After the critically (and in relative terms commercially) acclaimed release of their latest record English Tapas earlier this year, it was high time for Far Out to get back out there and see what the most important band in the UK right now have to offer on the live circuit.

Whether it’s their assault on podge-faced BHS plunderer Philip Green, or their visceral appraisal of the ‘zombie’ state that Twitter has plunged the modern world into, Sleaford Mods frontman Jason Williamson must simply be considered as the most forthright social commentator on the post-Brexit dithering we all find ourselves trapped within – at least from the music world anyway.

Simultaneously, a greater amount of mainstream attention seems to have come the duo’s way over the last couple of years (coinciding with the cementing of the Tories’ reign and the aforementioned nation-splitting referendum), manifesting itself with festival headline shows, a support slot with The Stone Roses at Wembley Stadium, and of course that Glastonbury introduction from Lord Buckethead.

With this, inevitably comes a wider reach of fan, and the odd bandwagon enthusiast who Williamson and comrade Andrew Fearn must have had the odd reservation about.

Tonight in Sheffield, there are one or two examples of people who have very much missed the point. First, the racist who jokes about “any pakis” in attendance getting shot on sight, and secondly (obviously on a far less concerning level) the gig-goer behind us who constantly exclaims how glad he is that the laptop is present so he “can have a dance”.

Pre-gig gripes aside, however, we’re there to take in the show and what we witness is a band who are managing to scale the heights of mainstream notoriety without threatening even an ounce of their trademark uncompromising nature.

There’s an unwavering confidence in the new record from the outset, with ‘I Feel So Wrong’ and ‘Army Nights’ marking an opening portion of the set completely made up of tracks from English Tapas.

It’s quite a feat to be able to marry the visceral energy surrounding some of the pretty grim issues that Williamson explores with a kind of humour and wry wit that keeps everyone on side – but tonight (as has been the case each time we’ve caught them to be honest) it’s done with consummate ease.

The quick dip into last year’s TCR EP gets the crowd bouncing with the title track’s ear-worm of a loop and the hypnotic bass of ‘I Can Tell’, before modern classic ‘Jolly Fucker’ provides a guaranteed highlight.

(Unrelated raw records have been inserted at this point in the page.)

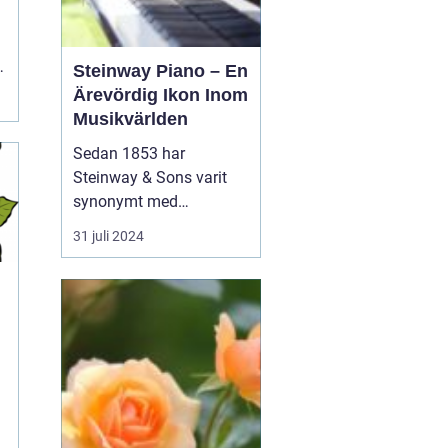
Steinway Piano – En
Ärevördig Ikon Inom
Musikvärlden
Sedan 1853 har
Steinway & Sons varit
synonymt med
enastående hantverk
31 juli 2024
och oöverträffad
ljudkvalitet i
pianovärlden. Steinway-
pianon är inte bara
musikinstrument utan
även konstverk skapade
genom kombinationen
av tra...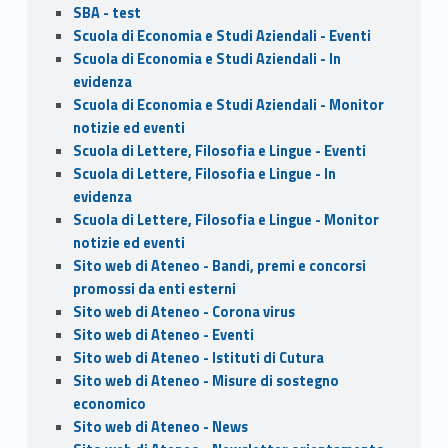
SBA - test
Scuola di Economia e Studi Aziendali - Eventi
Scuola di Economia e Studi Aziendali - In
evidenza
Scuola di Economia e Studi Aziendali - Monitor
notizie ed eventi
Scuola di Lettere, Filosofia e Lingue - Eventi
Scuola di Lettere, Filosofia e Lingue - In
evidenza
Scuola di Lettere, Filosofia e Lingue - Monitor
notizie ed eventi
Sito web di Ateneo - Bandi, premi e concorsi
promossi da enti esterni
Sito web di Ateneo - Corona virus
Sito web di Ateneo - Eventi
Sito web di Ateneo - Istituti di Cutura
Sito web di Ateneo - Misure di sostegno
economico
Sito web di Ateneo - News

With greater notoriety also comes the sometimes tricky thirst for an encore, and it seems on this tour Williamson and Fearn insist on going out on a crescendo, with ‘Jobseeker’, ‘Tied Up in Nottz’ and ‘Tweet Tweet Tweet’. It’s been a night as thought-provoking as it has been euphoric, exactly what we’ve come to expect from the powerhouse that is Sleaford Mods. And they ain’t slowing down any time soon.